Ces informations permettent de réduire énormément les possibilités de structure de la protéine étudiée, mais elles ne donnent pas les emplacements des structures secondaires détectées. Cependant, le dichroïsme circulaire est un outil très efficace pour observer les modifications des conformations. Par exemple, il peut être utilisé pour montrer que la structure secondaire change en fonction de la température ou en fonction de la présence d'autres molécules. Dans ce sens, il révèle d'importantes informations sur l'aspect thermodynamique de la molécule. On peut également l'utiliser pour vérifier que la molécule étudiée est bien dans son état naturel, ou pour réaliser d'autres mesures spectroscopiques non liées à ces conformations.
Le dichroïsme circulaire donne moins d'informations sur la structure des protéines que la diffractométrie de rayons X ou la RMN de protéines, mais il permet de faire des mesures rapidement, sans nécessiter une grande quantité de protéines, et sans analyse compliquée des données. Ainsi, il permet d'étudier rapidement les protéines en faisant varier les conditions du solvant, la température, le pH, la salinité, etc.
Le dichroïsme circulaire a été étudié chez les glucides, mais avec un succès limité du fait des bandes d'absorption de ces molécules qui se trouvent dans une région des ultraviolets (100-200 nm) difficile d'accès.
Une autre difficulté réside dans le fait que les solutions tampon typiques absorbent souvent la lumière dans la gamme de pH favorable au dichroïsme circulaire. Ainsi, les tampons de phosphates, de sulfates, de carbonates et d'acétates sont souvent inutilisables. On préfère alors utiliser le borate et les sels d'ammonium. Quelques expérimentateurs ont remplacé, pour les mêmes raisons, les ions chlorure par les ions fluorure. Certains ont simplement travaillé avec de l'eau. Mais il est souvent nécessaire d'utiliser des cuves très fines pour limiter ces absorptions parasites. Des longueurs de 0.1 mm ne sont pas rares.

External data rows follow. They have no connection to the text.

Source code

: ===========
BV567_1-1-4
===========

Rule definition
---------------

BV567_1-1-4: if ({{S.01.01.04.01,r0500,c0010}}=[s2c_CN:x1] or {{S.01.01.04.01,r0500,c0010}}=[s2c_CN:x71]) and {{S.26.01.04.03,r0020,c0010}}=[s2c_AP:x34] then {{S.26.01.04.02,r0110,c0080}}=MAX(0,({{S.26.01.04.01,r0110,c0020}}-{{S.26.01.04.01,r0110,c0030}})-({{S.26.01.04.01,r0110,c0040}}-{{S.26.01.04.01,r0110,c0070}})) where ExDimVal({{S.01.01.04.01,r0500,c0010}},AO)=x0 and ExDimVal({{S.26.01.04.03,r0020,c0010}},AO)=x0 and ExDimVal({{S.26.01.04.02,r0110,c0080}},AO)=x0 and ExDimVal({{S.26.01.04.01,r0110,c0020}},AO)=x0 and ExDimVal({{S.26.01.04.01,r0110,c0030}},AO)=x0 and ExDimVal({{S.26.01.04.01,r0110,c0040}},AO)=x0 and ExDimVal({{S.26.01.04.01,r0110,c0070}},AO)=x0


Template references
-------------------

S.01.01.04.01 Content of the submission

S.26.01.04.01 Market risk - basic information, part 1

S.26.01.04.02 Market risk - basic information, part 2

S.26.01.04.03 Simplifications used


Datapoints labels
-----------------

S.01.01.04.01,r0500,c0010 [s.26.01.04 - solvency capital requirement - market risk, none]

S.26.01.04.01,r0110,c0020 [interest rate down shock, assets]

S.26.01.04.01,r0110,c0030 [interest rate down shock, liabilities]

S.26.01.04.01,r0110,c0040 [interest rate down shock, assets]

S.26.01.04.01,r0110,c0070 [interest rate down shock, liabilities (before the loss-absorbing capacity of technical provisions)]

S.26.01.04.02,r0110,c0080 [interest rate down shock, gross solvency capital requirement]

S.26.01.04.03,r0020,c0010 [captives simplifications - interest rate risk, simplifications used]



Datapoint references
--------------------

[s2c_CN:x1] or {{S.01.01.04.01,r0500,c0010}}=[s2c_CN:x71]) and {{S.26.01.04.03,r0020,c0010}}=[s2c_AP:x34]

Les spectres de dichroïsme circulaire utilisés dans la détection de la structure secondaire sont liés à l'absorption entre les orbitales π et π* des liaisons peptidiques. Ces bandes d'absorption résident en partie dans la partie difficile d'accès des ultraviolets. Cette partie est inaccessible dans l'air à cause de la forte absorption de l'oxygène dans cette gamme de longueurs d'onde. Dans la pratique, on réalise les mesures à l'aide d'instruments remplis d'azote, et sans oxygène.
Une fois que l'oxygène est éliminé, il faut optimiser le reste du système afin de limiter les pertes. Par exemple, les miroirs doivent être couverts d'aluminium, et optimisés pour la zone du spectre voulue (UV lointain).
La source habituelle de lumière dans ce type d'instruments est une lampe à décharge haute-pression à xénon. Ce type de lampes est inutilisable dans l'UV lointain. Il faut utiliser des lampes spécialement fabriquées avec des enveloppes de verre de quartz synthétique très pur. La lumière d'un synchrotron est encore plus intense dans ce domaine, et a été utilisée pour effectuer des mesures de dichroïsme circulaire jusqu'à des longueurs d'onde de l'ordre de 160 nm.